El episodio de la aparición de estos magos de oriente establece el comienzo del cumplimiento de las profecías bíblicas que dan naturaleza universal a la llegada y misión del Mesías. Estos magos, observadores de los fenómenos del universo, son los representantes de los paganos o pueblos gentiles, son los primeros en presentar reconocimiento al naciente Rey.

Estos magos no son del pueblo elegido, ni conocen al Dios de Israel. No conocemos su pueblo de origen ni su religión, solo que están atentos a la búsqueda de la verdad y siguen los signos de la luz, porque en su interior tienen la esperanza de localizar una luz para el mundo.

El rey Herodes, convoca a los sumos sacerdotes y a los escribas del país, que aunque son los representantes de la verdadera religión, del Dios del templo, no escuchan su llamada, ni buscan la verdad. Se dedican a dar culto a Dios, pero nunca reconocerán a Jesús. Conocen dónde ha de nacer el Mesías, pero ninguno de ellos se acercará a Belén.

El poderoso y despiadado rey Herodes, solo ve en Jesús una amenaza para su autoridad y su crueldad. Y hará todo lo posible para eliminarlo. Mientras tanto, los magos prosiguen su búsqueda. Los magos no caen de rodillas ante Herodes, ni entran en el grandioso Templo de Jerusalén, los signos los dirigen al pequeño pueblo de Belén, lejos de todo centro de poder. Cuando llegan, solo ven al “niño con María, su madre”. Y nada más. Una vida delicada que necesita el cuidado de una madre. Pero esto es suficiente para estimular en los magos la “adoración”.

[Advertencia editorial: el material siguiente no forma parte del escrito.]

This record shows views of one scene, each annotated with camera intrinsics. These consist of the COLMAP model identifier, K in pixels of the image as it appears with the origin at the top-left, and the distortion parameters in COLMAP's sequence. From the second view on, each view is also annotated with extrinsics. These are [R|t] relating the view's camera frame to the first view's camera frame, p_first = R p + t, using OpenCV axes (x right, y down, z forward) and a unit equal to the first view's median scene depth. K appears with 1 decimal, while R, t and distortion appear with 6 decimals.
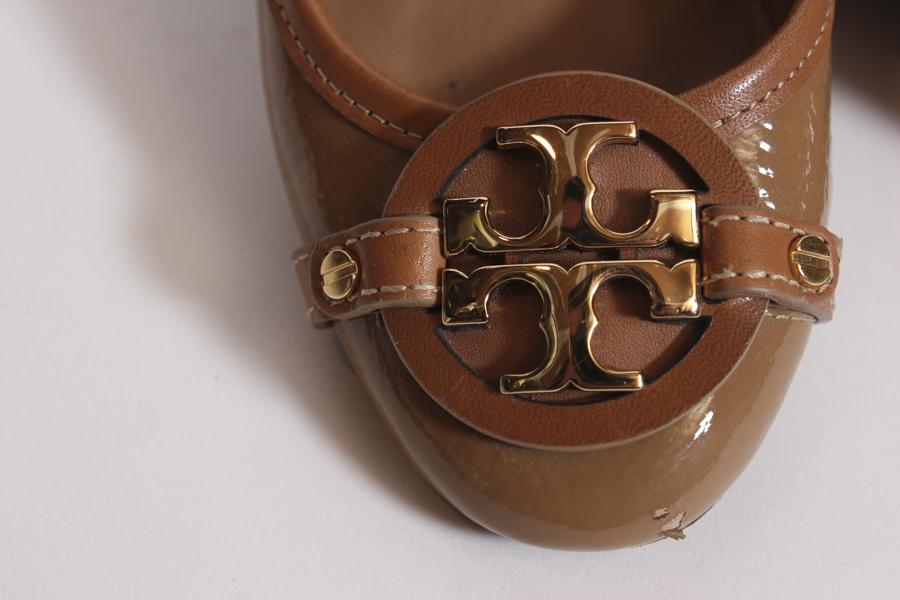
lens RADIAL K [[1838.5, 0, 449.9], [0, 1838.5, 299.3], [0, 0, 1]] dist [-0.026872, 0.000000]
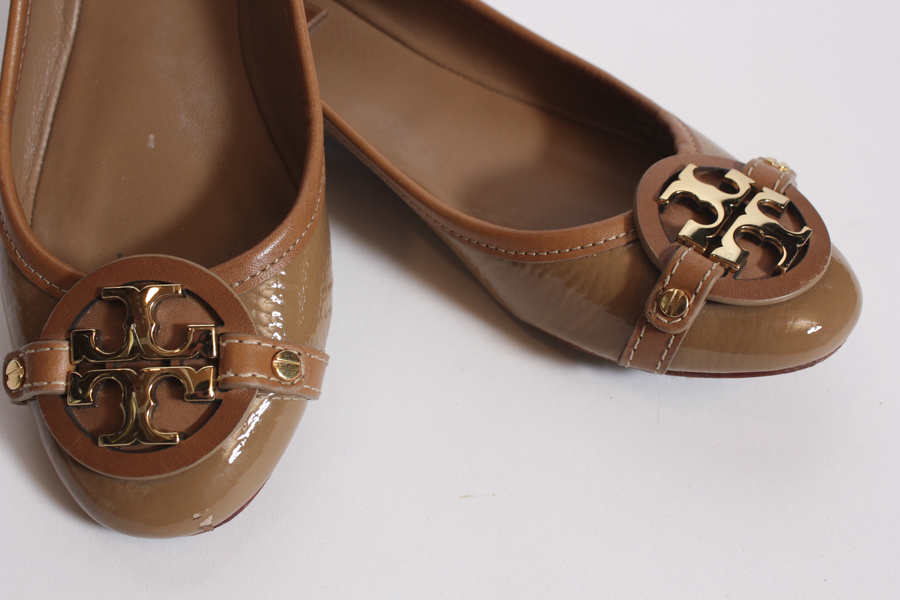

Podemos decir que Mateo no señala ningún acontecimiento sucedido en los cielos, sino que utiliza los símbolos propios del Antiguo Testamento para manifestar quién es este Niño: la “Luz de las Naciones”. Y a lo largo de todo su evangelio presenta a Jesús como el “nuevo Moisés”. Del mismo modo que Moisés escapó milagrosamente de las manos del Faraón que buscaba matarle, Jesús también se librará de la amenaza de Herodes.

La Iglesia en la fiesta de hoy resalta el destino y el significado universal de este nacimiento. Demostrándonos que al hacerse hombre en el vientre de María, el Hijo de Dios vino no sólo para el pueblo de Israel, representado por los pastores de Belén, sino también para toda la humanidad, representada por los Magos.

La Epifanía es una fiesta para reflexionar sobre la palabra "católico", que significa "Universal" y también quiere decir que nadie, ninguna grupo, ningún pueblo, ninguna tradición humana puede acaparar el privilegio de adueñarse de la Palabra. El mensaje de Jesús es para todo ser humano y él mismo encarga a los suyos: “Id por todo el mundo y anunciar a todos la Buena Noticia”.

El evangelio en ningún momento nos narra que los “magos” sean tres, ni que sean reyes, ellos son la imagen de todos los pueblos. Ellos simbolizan la manifestación de Jesús a toda la humanidad. Mateo quiere transmitirnos que así como Jesús nació para el pueblo judío el día de Navidad, hoy día de la “epifanía” “nace” para la “humanidad entera”.

“Recordemos que Jesús, trae una buena nueva de salvación que no es sólo para los judíos sino para todos los hombres y mujeres del mundo y que Dios ama a todos sin distinción”.